People's Democracy(Weekly Organ of the Communist Party of India (Marxist) |
Vol.
XXVIII
No. 14 April 04, 2004 |
Investigation Into Viswa Bharati Theft Proceeds Apace
The level of incompetence of existing security arrangements at Viswa Bharati, a central government-run university is shocking beyond disbelief. There are but two National Volunteer Forces men guarding the priceless gems of collections of memorabilia of Tagore. There are no security alarms, and certainly, no video cameras focussed and no close circuit TV sets to guard the Uttarayan collection. No alarm bells existed. The Viswa Bharati would not allow the state government to put forth police and security help.
Most importantly, the real artefacts are put on display while the replicas of them have been preserved with great and moronic care inside of a heavily guarded strong room elsewhere in the university campus.
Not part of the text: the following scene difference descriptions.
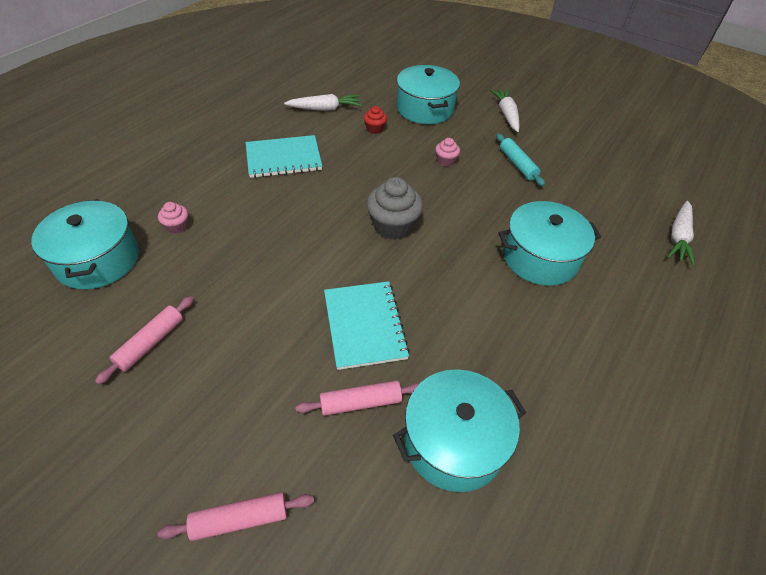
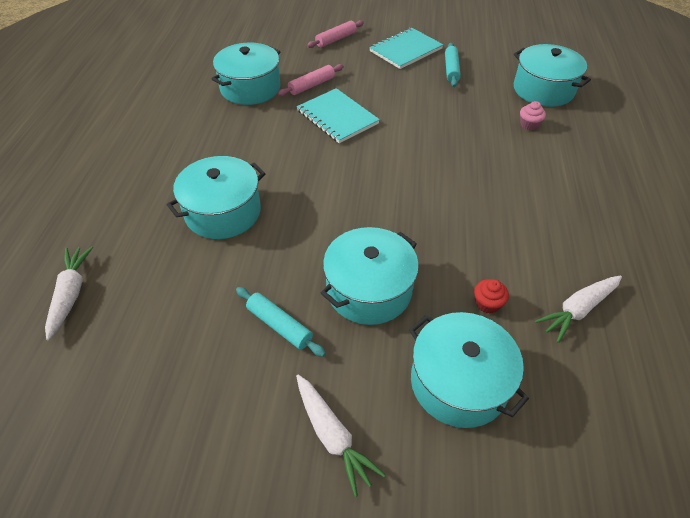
camera: 155 degrees right, 0 degrees up
pink rolling pin [95,296,194,385] -> turquoise rolling pin [445,43,461,87]
turquoise notebook [246,135,322,178] -> turquoise notebook moved to [369,28,443,69]
grey cupcake [367,177,423,240] -> none
pink cupcake [435,138,460,167] -> turquoise pot [321,227,419,325]

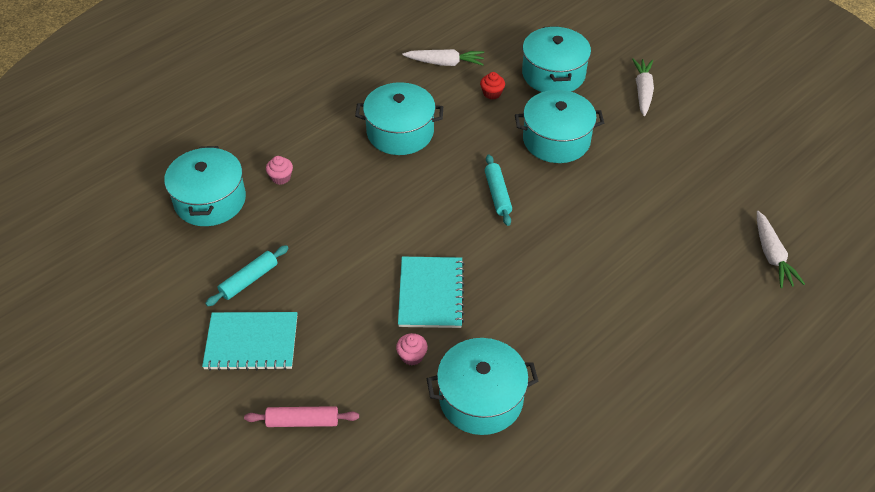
camera: 140 degrees left, 0 degrees up
white carrot [45,246,93,340] -> white carrot turned 45 degrees counterclockwise [757,211,805,288]
turquoise pot [166,156,265,239] -> turquoise pot moved to [355,82,443,155]
turquoise rolling pin [236,287,326,357] -> turquoise rolling pin moved to [485,154,512,226]
pink rolling pin [278,64,344,96] -> pink cupcake [396,333,428,365]

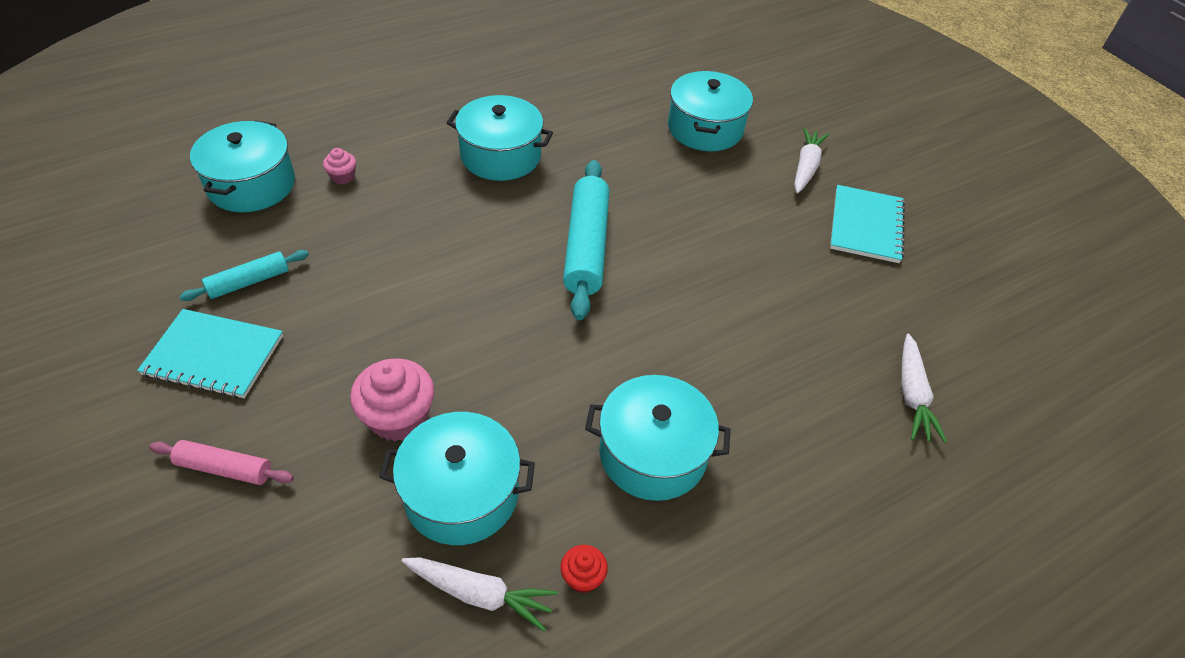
camera: 10 degrees right, 0 degrees up
pink cupcake [396,333,428,365] -> pink cupcake [350,359,434,442], size x1.94
turquoise notebook [398,257,464,328] -> turquoise notebook moved to [830,185,905,263]
white carrot [402,49,484,66] -> white carrot moved to [401,557,558,631]
red cupcake [480,72,505,99] -> red cupcake moved to [561,545,608,593]
turquoise rolling pin [485,154,512,226] -> turquoise rolling pin [563,160,609,320], size x1.84
turquoise pot [515,90,604,163] -> turquoise pot moved to [585,375,731,501]

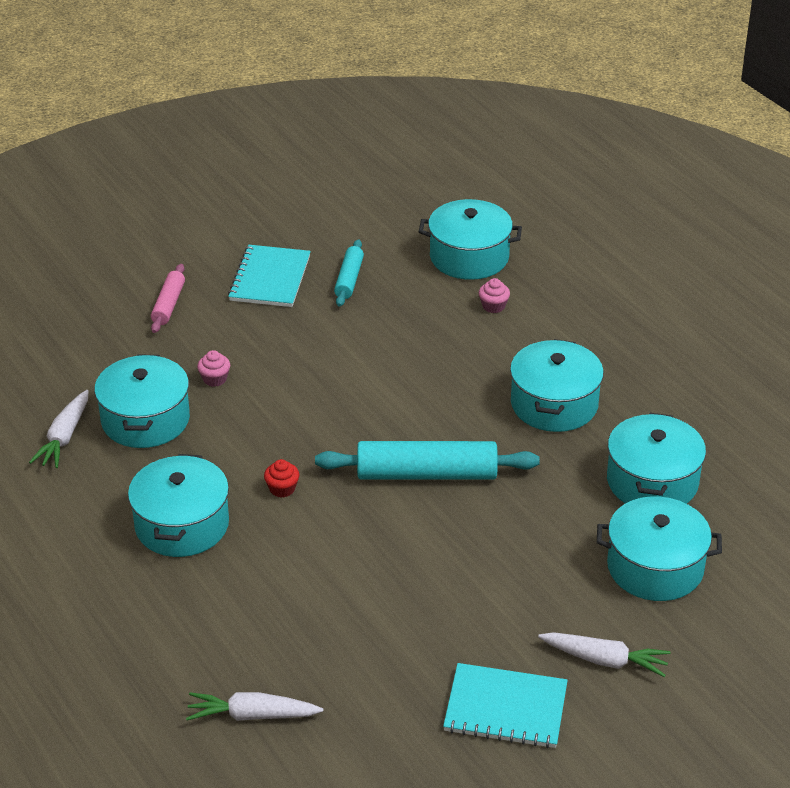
camera: 90 degrees right, 10 degrees down
turquoise rolling pin [179,250,309,301] -> turquoise rolling pin turned 45 degrees clockwise [334,239,364,307]
pink cupcake [350,359,434,442] -> pink cupcake [197,350,230,387], size x0.51
red cupcake [561,545,608,593] -> red cupcake moved to [264,459,299,498]
none -> turquoise pot [607,413,706,504]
It was a case of a crime waiting to happen.
Happen it did last week when on March 25, deep into the night, what appeared to have been a large and organised gang of thieves, working to plan, broke into the Uttarayan complex and made off with more than fifty pieces of priceless treasures including the Nobel medallion that Tagore had been awarded, and articles of daily use of the Tagore family per se.
Perhaps the only saving grace of the occasion, if it could be called that, was that most of the rare pictures in the Tagore collection were left behind probably because they were found to be too large and cumbersome to be carried by the nimble-fingered brigade who had vandalised the plethora of national treasures.
The reaction of the Viswa Bharati vice-chancellor was slow and tepid, to say the least. In the meanwhile, the Left Front government, the Left Front, and the plethora of Bengal intellectuals had voiced their loud protestations against the crime which, they correctly alleged could well have international connections since the underground antique markets of Italy and Russia have apparently become very restive hours after the theft had taken place. Was it anticipation, one wonders, of things that would come out of India?
Moving beyond protests, Bengal chief minister, Buddhadeb Bhattacharjee visited the spot, and ordered police enquiries to start immediately, deploying the top sleuths of the police who specialise in solving big crimes, especially burglaries and thefts. Statewide searches, and beyond has since been going on and a few suspects have been rounded up and are being interrogated.
The reactions of the opposition were much along expected lines. The BJP-Trinamul Congress would not go beyond making the state LF government "directly respon-sible for the crime." The Pradesh Congress, just to add variety to the basic tune, called for the resignation of the Viswa Bharati VC. The corporate media send out signals much in the same vein.
But theirs are voices drowned in the vast and sweeping indignation that has overwhelmed the masses at the dastardly nature of the crime which needs to be solved and the artefacts recovered as early as possible. The task, as Buddhadeb Bhattacharjee put it, "brooks no delay at all."
POLITICKING WITH COAL INDIA HEALTH INFRASTRUCTURE
IN a joint bilateral meeting with the Coal India management held in Kolkata on March 16, all central trade unions, including INTUC, AITUC, CITU, and BMS registered their strong protest against the manner in which union coal minister Mamata Banerjee is attempting to play politics over the laying of a foundation stone of a proposed Coal India hospital.
All-India president of the CITU, Dr M K Pandhe said that the foundation stone laying ceremony was allowed to take a political character under Banerjee’s aegis. Dr Pandhe said that at a time when the conditions of the coalmines were getting from bad to worse, and when funds were not forthcoming from Coal India to tackle to the problems including that of subsidence, Banerjee’s laying of the foundation stone was a politically motivated move.
Dr Pandhe disclosed that before laying the foundation stone for the proposed hospital (and for which no funds could be earmarked by the Coal India Ltd.,) Mamata Banerjee would not have the courtesy to consult with the welfare board under her own ministry. Both the BMS and the HMS leaders, too, dubbed the foundation stone laying as a purely politically motivated move as did the AITUC and the INTUC leadership. The Coal India chairman assured the TU leadership that he "would have the entire matter looked into for a report back."